A1118
Title: Well-conditioned covariance estimation via Bayesian eigenvalue regularization
Authors: Jesper Cremers - Vrije Universiteit Brussel (VUB) (Belgium) [presenting]
Kris Boudt - Vrije Universiteit Brussel and VU Amsterdam (Belgium)
Steven Vanduffel - Vrije Universiteit Brussel (Belgium)
Kirill Dragun - VUB, UGent (Belgium)
Abstract: Covariance matrices and their inverses are fundamental to a wide range of statistical applications.

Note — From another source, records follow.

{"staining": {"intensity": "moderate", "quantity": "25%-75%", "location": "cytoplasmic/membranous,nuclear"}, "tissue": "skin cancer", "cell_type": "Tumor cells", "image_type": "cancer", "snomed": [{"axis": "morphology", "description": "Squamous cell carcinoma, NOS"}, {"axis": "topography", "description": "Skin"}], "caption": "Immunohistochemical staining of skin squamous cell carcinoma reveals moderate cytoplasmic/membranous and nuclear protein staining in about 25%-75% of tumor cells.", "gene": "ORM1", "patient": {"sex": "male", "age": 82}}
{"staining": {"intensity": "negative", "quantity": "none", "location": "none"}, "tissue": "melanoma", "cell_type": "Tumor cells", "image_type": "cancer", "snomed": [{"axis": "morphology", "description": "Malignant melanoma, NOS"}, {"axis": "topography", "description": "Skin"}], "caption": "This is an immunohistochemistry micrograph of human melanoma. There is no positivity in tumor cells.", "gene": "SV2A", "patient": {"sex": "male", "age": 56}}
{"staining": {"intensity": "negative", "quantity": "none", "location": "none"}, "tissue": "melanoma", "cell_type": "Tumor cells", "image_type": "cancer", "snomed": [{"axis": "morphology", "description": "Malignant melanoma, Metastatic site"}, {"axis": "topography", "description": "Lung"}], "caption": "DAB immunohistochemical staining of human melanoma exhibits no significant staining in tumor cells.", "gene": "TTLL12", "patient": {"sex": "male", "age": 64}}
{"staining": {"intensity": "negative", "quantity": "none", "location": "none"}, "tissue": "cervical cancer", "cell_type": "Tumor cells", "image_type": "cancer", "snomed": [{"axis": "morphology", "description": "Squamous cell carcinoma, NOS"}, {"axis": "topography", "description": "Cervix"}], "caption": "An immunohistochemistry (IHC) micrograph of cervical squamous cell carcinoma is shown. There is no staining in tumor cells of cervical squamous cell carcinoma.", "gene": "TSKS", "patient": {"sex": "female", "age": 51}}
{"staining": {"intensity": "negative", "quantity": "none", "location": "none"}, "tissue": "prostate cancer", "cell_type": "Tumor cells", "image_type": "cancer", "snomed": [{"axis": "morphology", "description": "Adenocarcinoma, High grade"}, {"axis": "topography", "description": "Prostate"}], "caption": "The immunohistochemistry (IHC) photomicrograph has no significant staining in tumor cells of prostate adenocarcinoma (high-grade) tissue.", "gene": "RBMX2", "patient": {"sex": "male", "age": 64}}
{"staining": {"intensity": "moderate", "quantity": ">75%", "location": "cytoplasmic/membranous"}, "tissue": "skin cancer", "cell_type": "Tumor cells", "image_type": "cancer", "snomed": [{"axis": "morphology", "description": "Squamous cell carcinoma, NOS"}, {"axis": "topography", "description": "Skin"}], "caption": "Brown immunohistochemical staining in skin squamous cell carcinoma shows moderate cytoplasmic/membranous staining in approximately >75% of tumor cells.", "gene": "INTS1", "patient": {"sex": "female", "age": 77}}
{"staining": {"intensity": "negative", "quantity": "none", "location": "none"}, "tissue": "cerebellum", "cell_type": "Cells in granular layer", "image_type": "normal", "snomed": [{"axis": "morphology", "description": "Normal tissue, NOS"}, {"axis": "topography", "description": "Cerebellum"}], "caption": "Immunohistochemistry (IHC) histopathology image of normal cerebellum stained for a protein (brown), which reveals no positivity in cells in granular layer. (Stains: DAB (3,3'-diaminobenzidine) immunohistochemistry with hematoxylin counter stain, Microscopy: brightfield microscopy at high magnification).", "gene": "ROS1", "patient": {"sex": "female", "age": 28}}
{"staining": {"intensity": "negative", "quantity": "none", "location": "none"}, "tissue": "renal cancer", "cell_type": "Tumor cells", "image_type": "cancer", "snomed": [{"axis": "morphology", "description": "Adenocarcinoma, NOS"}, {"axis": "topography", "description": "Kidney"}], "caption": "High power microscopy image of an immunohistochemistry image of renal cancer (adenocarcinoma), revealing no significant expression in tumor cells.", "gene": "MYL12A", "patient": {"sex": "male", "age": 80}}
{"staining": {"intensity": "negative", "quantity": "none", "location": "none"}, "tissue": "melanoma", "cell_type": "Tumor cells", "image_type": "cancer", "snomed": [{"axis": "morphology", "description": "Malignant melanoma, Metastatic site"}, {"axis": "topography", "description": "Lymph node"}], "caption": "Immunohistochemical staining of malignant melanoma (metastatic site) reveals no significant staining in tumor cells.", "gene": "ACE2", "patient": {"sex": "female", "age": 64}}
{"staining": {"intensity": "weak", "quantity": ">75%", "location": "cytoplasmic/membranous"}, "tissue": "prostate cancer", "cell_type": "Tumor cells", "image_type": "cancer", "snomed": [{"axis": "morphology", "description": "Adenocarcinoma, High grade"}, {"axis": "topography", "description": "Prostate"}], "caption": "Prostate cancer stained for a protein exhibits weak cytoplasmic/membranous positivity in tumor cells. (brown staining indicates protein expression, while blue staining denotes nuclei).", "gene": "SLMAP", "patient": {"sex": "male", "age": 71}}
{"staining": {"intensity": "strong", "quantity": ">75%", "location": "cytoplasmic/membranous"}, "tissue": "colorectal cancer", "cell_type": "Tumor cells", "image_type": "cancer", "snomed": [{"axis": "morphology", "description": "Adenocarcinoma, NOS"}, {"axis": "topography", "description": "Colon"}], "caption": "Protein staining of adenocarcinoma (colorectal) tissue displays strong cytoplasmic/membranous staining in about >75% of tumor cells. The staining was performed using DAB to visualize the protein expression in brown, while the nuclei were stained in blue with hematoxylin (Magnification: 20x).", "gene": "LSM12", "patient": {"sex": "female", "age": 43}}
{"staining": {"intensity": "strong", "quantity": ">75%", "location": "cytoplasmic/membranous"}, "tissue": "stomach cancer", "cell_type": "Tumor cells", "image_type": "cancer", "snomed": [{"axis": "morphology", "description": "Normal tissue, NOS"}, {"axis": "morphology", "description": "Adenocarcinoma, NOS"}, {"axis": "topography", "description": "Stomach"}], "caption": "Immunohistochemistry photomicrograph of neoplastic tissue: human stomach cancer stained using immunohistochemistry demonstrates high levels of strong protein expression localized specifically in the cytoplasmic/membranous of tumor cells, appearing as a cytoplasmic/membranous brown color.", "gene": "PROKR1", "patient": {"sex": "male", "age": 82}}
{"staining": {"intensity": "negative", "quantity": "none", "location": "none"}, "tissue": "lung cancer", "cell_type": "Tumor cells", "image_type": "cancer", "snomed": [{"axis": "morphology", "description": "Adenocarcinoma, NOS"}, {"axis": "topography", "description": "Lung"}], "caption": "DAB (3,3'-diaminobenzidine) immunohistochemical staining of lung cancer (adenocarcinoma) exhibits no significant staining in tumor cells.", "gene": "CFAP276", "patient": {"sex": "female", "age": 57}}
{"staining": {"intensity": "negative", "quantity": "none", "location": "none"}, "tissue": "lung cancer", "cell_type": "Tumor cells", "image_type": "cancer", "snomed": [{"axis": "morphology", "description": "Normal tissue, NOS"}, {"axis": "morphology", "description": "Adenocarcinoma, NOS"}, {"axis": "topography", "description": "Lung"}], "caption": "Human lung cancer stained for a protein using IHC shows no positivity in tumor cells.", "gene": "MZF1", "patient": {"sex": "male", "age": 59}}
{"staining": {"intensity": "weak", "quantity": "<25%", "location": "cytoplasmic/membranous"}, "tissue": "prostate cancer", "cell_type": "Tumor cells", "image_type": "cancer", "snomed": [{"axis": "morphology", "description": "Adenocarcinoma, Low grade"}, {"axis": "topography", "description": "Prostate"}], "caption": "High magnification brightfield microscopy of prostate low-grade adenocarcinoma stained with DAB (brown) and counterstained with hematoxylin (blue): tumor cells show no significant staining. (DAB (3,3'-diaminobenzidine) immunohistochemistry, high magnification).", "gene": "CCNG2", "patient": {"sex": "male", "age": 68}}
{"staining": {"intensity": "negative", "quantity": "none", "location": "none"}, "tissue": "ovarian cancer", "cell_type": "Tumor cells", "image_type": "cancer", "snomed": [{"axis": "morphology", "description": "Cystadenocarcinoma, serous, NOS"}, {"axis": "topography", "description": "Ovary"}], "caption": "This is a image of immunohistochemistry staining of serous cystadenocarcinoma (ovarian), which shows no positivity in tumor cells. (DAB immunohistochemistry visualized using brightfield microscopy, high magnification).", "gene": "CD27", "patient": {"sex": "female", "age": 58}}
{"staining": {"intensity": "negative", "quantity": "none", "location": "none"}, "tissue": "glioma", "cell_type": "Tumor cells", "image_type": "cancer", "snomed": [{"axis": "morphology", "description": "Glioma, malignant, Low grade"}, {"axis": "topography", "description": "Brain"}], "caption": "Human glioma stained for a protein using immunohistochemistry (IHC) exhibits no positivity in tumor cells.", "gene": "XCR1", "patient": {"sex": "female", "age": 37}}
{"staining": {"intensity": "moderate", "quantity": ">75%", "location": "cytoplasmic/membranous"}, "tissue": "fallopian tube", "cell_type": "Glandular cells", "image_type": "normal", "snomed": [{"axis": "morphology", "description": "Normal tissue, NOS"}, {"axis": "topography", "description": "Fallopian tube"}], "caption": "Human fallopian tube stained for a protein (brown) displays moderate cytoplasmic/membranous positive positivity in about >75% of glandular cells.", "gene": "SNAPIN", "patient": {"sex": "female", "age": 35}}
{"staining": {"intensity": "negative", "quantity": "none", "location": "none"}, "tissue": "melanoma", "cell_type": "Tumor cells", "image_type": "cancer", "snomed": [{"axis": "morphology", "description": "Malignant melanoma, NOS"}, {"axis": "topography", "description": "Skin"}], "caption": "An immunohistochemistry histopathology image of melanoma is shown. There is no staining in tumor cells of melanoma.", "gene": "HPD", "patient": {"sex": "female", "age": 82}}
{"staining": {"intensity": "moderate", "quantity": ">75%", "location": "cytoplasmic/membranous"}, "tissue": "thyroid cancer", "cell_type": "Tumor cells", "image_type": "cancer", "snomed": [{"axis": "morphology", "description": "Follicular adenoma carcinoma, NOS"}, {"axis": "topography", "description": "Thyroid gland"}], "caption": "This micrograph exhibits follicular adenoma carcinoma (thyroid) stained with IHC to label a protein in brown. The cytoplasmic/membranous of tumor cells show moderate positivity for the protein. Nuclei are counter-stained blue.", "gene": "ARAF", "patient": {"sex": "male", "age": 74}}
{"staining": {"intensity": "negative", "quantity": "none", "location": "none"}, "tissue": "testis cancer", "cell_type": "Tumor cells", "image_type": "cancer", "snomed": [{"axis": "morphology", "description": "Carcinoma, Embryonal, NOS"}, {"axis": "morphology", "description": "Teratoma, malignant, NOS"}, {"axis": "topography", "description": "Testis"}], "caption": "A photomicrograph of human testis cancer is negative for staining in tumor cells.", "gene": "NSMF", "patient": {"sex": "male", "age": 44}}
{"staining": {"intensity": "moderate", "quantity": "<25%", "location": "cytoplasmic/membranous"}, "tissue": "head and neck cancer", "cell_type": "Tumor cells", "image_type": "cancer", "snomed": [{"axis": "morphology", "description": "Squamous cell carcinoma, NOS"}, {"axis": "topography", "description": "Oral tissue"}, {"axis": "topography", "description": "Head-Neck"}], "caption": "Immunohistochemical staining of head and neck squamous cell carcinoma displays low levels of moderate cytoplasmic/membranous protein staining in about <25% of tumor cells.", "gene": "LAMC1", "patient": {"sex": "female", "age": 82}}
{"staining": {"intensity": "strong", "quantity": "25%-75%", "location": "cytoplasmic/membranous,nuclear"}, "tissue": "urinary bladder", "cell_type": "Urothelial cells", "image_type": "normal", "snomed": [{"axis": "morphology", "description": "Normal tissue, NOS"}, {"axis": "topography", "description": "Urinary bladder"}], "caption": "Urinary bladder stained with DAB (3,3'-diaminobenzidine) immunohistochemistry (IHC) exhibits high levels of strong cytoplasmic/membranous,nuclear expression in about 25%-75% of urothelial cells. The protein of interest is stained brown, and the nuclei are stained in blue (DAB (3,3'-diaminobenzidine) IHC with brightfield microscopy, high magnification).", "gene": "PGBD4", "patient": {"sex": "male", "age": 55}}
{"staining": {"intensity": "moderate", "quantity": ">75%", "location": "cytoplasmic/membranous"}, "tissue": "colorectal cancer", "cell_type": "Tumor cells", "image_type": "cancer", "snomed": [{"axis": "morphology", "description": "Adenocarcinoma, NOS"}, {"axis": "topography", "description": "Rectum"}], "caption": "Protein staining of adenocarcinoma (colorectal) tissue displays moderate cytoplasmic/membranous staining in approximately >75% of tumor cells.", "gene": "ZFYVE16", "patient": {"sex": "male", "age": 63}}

Traditional estimators often produce ill-conditioned or (nearly) singular matrices due to the presence of over-dispersed eigenvalues. We propose an explicit approach to regularize the eigenvalues of a class of covariance estimators using Bayes' theorem and a flexible prior that enforces positive semidefiniteness. A data-driven procedure determines the intensity of regularization, under which insights can be made into its behavior. The resulting estimators are both well-conditioned and accurate with respect to predictive performance. In a simulation study, we show that our proposed framework outperforms alternative rotation-invariant estimators. We validate its practical relevance through an empirical application to minimum-variance portfolios. Our approach significantly reduces out-of-sample variance and portfolio turnover.